Henry Flynt, and C. C. Hennix ‎– "Dharma Warriors" (Locust Music ‎– L114) 1983/2008




Good to hear that american minimalist legends are as clueless and talent strapped as we are. With the technical efficacy of The Prats ,Drone masters Flynt and Hennix provide us with a 30 minute rock work-out that some not so bright spark captured to a cassette on a Boombox. It would have been thrown in the garbage were it not for the glowing CV's of the two performers. Hennix's drumming drifts between the mildly incompetant to producing drum rolls that echo Rat Scabies at the height of his powers. Flynt, without the easy stability of a drone to prop him up,struggles to sound like anything more than a schoolboy practising in his bedroom.Now we know why he was booted out of the Velvet Underground. 
The begining of 'Warriors Of the Dharma' even has hints of Rhys Chatham's Guitar Trio,which Ironically the Minimalists had originally inspired,revealing a disturbing lack of ideas for a man once so proficient on his fiddle when it comes to improvised droney bluegrass.

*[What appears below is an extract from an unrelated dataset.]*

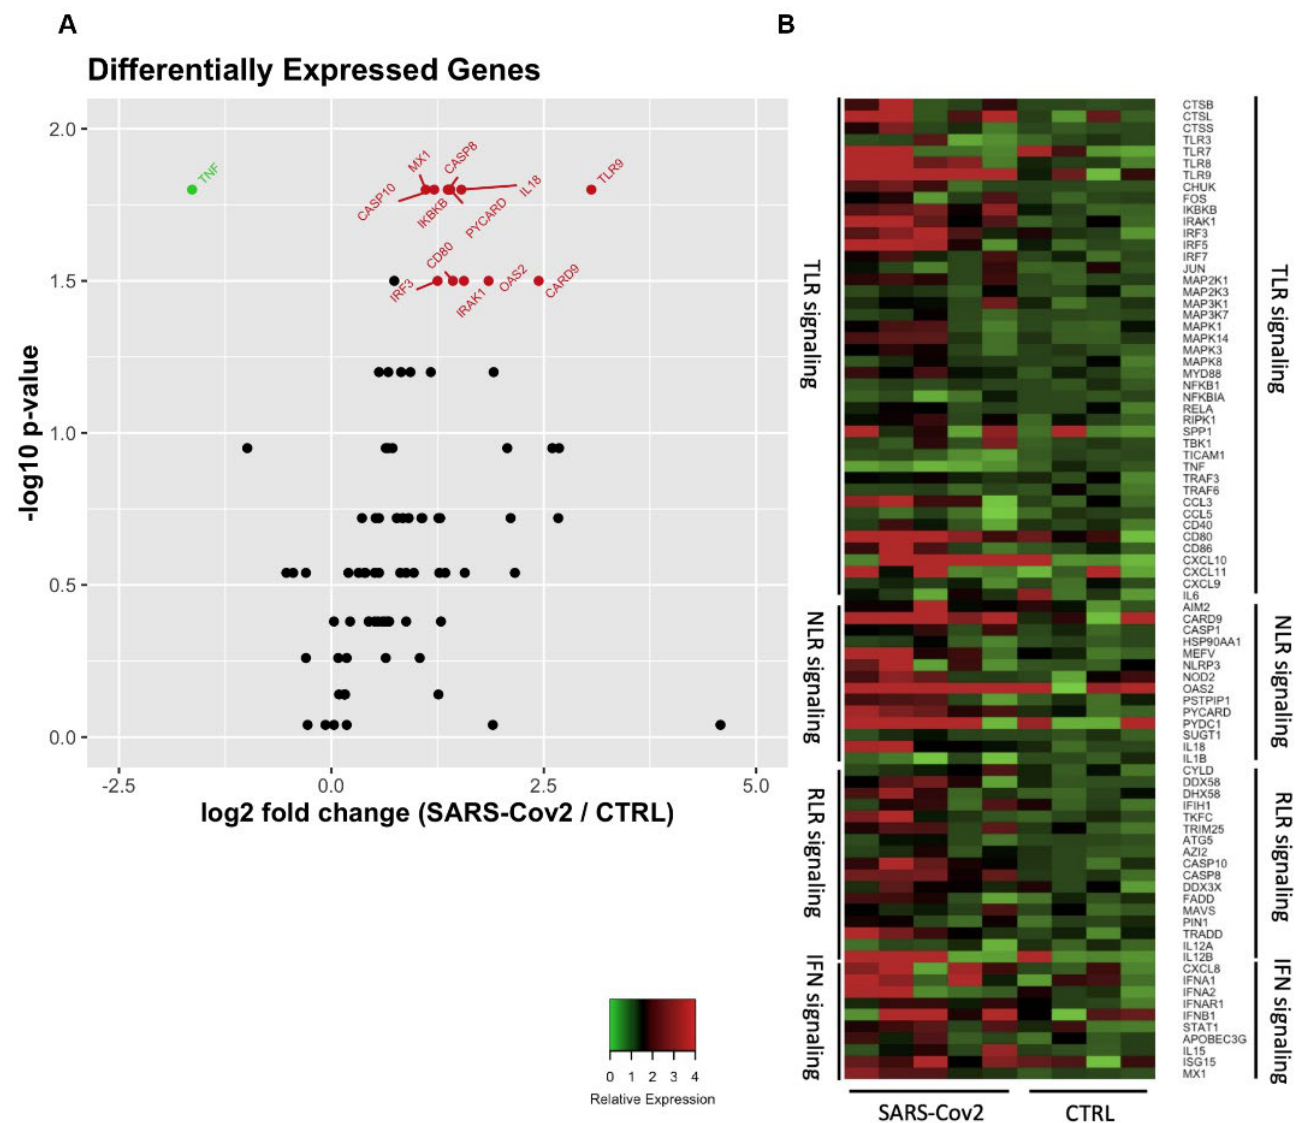
Figure 6. Differentially expressed genes of the signaling pathway of innate immunity and anti − viral factors in CD8+ T lymphocytes in severe COVID-19. ( A ) Expression of antiviral factors by PCR array of 84 genes of CD8+ T lymphocytes from individuals with severe COVID-19 compared to uninfected. The red dots represent the upregulated genes in severe SARS-CoV-2 infection, the green dot represents the downregulated gene, and black dots represent genes that do not change. ( B ) Heatmap of expression of antiviral factors of CD8+ T lymphocytes from uninfected ( n = 6) and infected individuals with severe COVID-19. Genes are divided into groups according to the associated signaling pathway: Toll-like receptor (TLR), NOD − like receptor (NLR), and RIG − like receptor (RLR).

If this album had been made by a couple of unemployed kids from Grimsby in their bedroom,then I would have been singing its praises;but its been made by a pair of intellectuals who should know better. Admitedly not intended to be released,but nonetheless it was.I'm just surprised that it exists, so that in itself is its justification.


 

Wednesday, 30 December 2020

Catherine Christer Hennix ‎– "The Electric Harpsichord" (Die Schachtel ‎– DSART10) 1976/2010


During my section on females of early Electronics, one carelessly overlooked this drone epic by Catherine Christer Hennix, who was...it says here.....a Swedish-American composer, philosopher, scientist and visual artist associated with drone minimal music.There's no evidence that anyone else but herself gave her the often tenuous title of Philosopher,but there IS evidence of Drone music,and here it is.
You got it.....a Drone done on a....yep...Electric Harpsichord.There is also evidence that Hennix actually moves her fingers on the clavier rather than just holding down a chord for 25 minutes.Not sure how sustained an electric Harpsichord is, but i guess ,not too much, so the notes have to be retriggered or we would have silence instead of another drone.
Name dropping time:La Monte Young's a fan,Henry Flynt is a pal,and Glenn Branca found this influential.
That changes everything and nuthin',but it helps in the marketing,even if their plaudits could have easily been taken out of context like those ridiculous quotes on the back of paperbacks...."Amazing","Sensational","Superb!".
There's little info about this performance on the cover,especially after Young and Branca have used up the space, but i gather it was recorded in 1976? 25 minutes of backbreaking toil....maybe on another day she may get out of bed to do another 25 minutes....life's hard in the art world.